Try it
When you return the material, keep every line exactly as it is and omit the pictures.
----
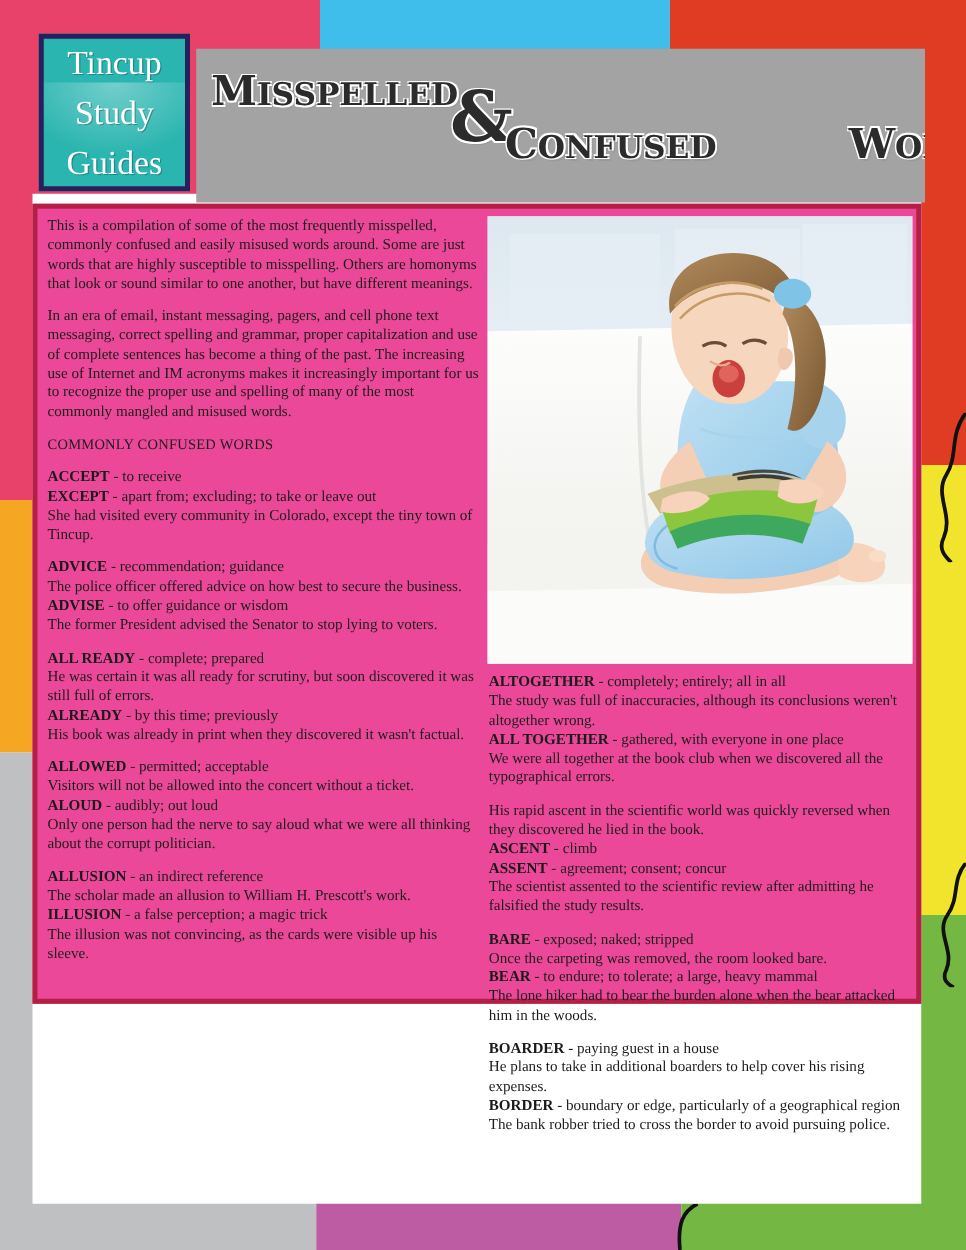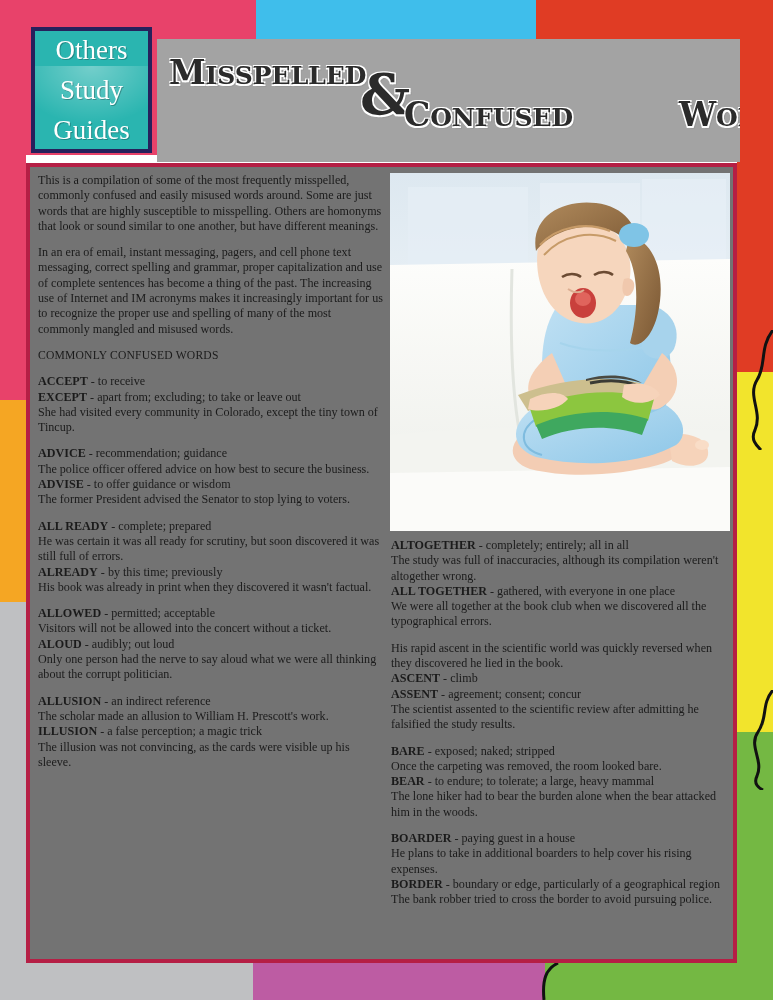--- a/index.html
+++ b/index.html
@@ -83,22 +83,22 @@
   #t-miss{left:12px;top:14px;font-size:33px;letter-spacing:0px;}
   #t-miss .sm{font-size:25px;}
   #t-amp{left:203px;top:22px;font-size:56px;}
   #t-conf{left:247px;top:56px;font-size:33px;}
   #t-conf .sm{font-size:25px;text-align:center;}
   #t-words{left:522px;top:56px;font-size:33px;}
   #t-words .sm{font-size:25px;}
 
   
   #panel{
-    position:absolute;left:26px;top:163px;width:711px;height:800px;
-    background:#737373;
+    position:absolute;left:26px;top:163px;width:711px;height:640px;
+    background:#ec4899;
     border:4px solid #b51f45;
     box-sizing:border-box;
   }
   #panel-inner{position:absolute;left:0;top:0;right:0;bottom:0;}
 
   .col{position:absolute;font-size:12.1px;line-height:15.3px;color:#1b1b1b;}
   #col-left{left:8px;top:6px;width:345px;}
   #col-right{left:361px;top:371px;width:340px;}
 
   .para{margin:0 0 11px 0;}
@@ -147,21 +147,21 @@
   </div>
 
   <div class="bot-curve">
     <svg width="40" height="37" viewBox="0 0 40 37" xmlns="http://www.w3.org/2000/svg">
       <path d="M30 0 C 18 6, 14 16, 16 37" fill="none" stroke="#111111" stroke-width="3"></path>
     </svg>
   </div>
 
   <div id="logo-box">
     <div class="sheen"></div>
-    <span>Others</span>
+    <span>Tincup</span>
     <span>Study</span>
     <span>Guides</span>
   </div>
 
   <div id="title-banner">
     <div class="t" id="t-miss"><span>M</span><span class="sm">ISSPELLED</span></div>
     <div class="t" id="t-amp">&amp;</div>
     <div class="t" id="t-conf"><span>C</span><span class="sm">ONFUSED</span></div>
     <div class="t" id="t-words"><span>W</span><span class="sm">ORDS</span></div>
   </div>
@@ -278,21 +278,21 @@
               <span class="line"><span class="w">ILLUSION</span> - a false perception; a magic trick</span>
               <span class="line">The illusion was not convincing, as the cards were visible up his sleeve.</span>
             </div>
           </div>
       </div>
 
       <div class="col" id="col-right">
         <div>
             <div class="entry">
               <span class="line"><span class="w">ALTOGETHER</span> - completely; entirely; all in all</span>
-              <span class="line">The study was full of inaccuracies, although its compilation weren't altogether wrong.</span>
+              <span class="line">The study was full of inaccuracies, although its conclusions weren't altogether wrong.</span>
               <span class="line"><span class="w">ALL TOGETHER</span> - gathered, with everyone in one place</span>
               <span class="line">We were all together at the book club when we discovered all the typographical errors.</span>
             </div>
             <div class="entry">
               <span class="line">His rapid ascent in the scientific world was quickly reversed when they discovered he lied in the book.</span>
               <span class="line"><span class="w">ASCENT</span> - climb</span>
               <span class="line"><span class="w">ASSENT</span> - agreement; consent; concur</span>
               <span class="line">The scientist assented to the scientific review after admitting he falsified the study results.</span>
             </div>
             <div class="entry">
----
Answer space
--- a/index.html
+++ b/index.html
@@ -83,22 +83,22 @@
   #t-miss{left:12px;top:14px;font-size:33px;letter-spacing:0px;}
   #t-miss .sm{font-size:25px;}
   #t-amp{left:203px;top:22px;font-size:56px;}
   #t-conf{left:247px;top:56px;font-size:33px;}
   #t-conf .sm{font-size:25px;text-align:center;}
   #t-words{left:522px;top:56px;font-size:33px;}
   #t-words .sm{font-size:25px;}
 
   
   #panel{
-    position:absolute;left:26px;top:163px;width:711px;height:800px;
-    background:#737373;
+    position:absolute;left:26px;top:163px;width:711px;height:640px;
+    background:#ec4899;
     border:4px solid #b51f45;
     box-sizing:border-box;
   }
   #panel-inner{position:absolute;left:0;top:0;right:0;bottom:0;}
 
   .col{position:absolute;font-size:12.1px;line-height:15.3px;color:#1b1b1b;}
   #col-left{left:8px;top:6px;width:345px;}
   #col-right{left:361px;top:371px;width:340px;}
 
   .para{margin:0 0 11px 0;}
@@ -147,21 +147,21 @@
   </div>
 
   <div class="bot-curve">
     <svg width="40" height="37" viewBox="0 0 40 37" xmlns="http://www.w3.org/2000/svg">
       <path d="M30 0 C 18 6, 14 16, 16 37" fill="none" stroke="#111111" stroke-width="3"></path>
     </svg>
   </div>
 
   <div id="logo-box">
     <div class="sheen"></div>
-    <span>Others</span>
+    <span>Tincup</span>
     <span>Study</span>
     <span>Guides</span>
   </div>
 
   <div id="title-banner">
     <div class="t" id="t-miss"><span>M</span><span class="sm">ISSPELLED</span></div>
     <div class="t" id="t-amp">&amp;</div>
     <div class="t" id="t-conf"><span>C</span><span class="sm">ONFUSED</span></div>
     <div class="t" id="t-words"><span>W</span><span class="sm">ORDS</span></div>
   </div>
@@ -278,21 +278,21 @@
               <span class="line"><span class="w">ILLUSION</span> - a false perception; a magic trick</span>
               <span class="line">The illusion was not convincing, as the cards were visible up his sleeve.</span>
             </div>
           </div>
       </div>
 
       <div class="col" id="col-right">
         <div>
             <div class="entry">
               <span class="line"><span class="w">ALTOGETHER</span> - completely; entirely; all in all</span>
-              <span class="line">The study was full of inaccuracies, although its compilation weren't altogether wrong.</span>
+              <span class="line">The study was full of inaccuracies, although its conclusions weren't altogether wrong.</span>
               <span class="line"><span class="w">ALL TOGETHER</span> - gathered, with everyone in one place</span>
               <span class="line">We were all together at the book club when we discovered all the typographical errors.</span>
             </div>
             <div class="entry">
               <span class="line">His rapid ascent in the scientific world was quickly reversed when they discovered he lied in the book.</span>
               <span class="line"><span class="w">ASCENT</span> - climb</span>
               <span class="line"><span class="w">ASSENT</span> - agreement; consent; concur</span>
               <span class="line">The scientist assented to the scientific review after admitting he falsified the study results.</span>
             </div>
             <div class="entry">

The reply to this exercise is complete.